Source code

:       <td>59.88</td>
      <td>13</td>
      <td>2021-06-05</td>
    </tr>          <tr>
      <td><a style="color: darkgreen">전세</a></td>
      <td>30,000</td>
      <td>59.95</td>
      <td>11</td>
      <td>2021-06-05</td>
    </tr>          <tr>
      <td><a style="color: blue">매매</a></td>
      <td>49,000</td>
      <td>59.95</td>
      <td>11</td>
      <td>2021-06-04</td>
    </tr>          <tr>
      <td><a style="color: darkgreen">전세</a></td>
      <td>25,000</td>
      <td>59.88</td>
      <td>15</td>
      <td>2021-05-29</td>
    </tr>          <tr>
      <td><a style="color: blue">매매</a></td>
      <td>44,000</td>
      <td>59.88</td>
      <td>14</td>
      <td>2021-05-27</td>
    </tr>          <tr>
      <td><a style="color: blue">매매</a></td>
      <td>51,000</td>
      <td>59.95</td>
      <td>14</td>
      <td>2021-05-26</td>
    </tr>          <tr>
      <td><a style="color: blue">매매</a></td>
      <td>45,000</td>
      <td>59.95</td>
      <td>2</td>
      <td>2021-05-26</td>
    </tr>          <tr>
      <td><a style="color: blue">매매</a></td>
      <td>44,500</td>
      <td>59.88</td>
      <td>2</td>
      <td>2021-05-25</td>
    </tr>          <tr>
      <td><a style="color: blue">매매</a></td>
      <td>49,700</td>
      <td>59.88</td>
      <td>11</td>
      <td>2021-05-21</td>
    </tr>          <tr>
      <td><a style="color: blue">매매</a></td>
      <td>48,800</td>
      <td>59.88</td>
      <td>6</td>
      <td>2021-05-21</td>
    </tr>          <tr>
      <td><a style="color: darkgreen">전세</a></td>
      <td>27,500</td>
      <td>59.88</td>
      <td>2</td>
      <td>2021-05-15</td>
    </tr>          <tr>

_____

▶ WHAT TO DO: The entries above must be repeated word for word.

▶ EXERCISE RESULT:
Source code

:       <td>59.88</td>
      <td>13</td>
      <td>2021-06-05</td>
    </tr>          <tr>
      <td><a style="color: darkgreen">전세</a></td>
      <td>30,000</td>
      <td>59.95</td>
      <td>11</td>
      <td>2021-06-05</td>
    </tr>          <tr>
      <td><a style="color: blue">매매</a></td>
      <td>49,000</td>
      <td>59.95</td>
      <td>11</td>
      <td>2021-06-04</td>
    </tr>          <tr>
      <td><a style="color: darkgreen">전세</a></td>
      <td>25,000</td>
      <td>59.88</td>
      <td>15</td>
      <td>2021-05-29</td>
    </tr>          <tr>
      <td><a style="color: blue">매매</a></td>
      <td>44,000</td>
      <td>59.88</td>
      <td>14</td>
      <td>2021-05-27</td>
    </tr>          <tr>
      <td><a style="color: blue">매매</a></td>
      <td>51,000</td>
      <td>59.95</td>
      <td>14</td>
      <td>2021-05-26</td>
    </tr>          <tr>
      <td><a style="color: blue">매매</a></td>
      <td>45,000</td>
      <td>59.95</td>
      <td>2</td>
      <td>2021-05-26</td>
    </tr>          <tr>
      <td><a style="color: blue">매매</a></td>
      <td>44,500</td>
      <td>59.88</td>
      <td>2</td>
      <td>2021-05-25</td>
    </tr>          <tr>
      <td><a style="color: blue">매매</a></td>
      <td>49,700</td>
      <td>59.88</td>
      <td>11</td>
      <td>2021-05-21</td>
    </tr>          <tr>
      <td><a style="color: blue">매매</a></td>
      <td>48,800</td>
      <td>59.88</td>
      <td>6</td>
      <td>2021-05-21</td>
    </tr>          <tr>
      <td><a style="color: darkgreen">전세</a></td>
      <td>27,500</td>
      <td>59.88</td>
      <td>2</td>
      <td>2021-05-15</td>
    </tr>          <tr>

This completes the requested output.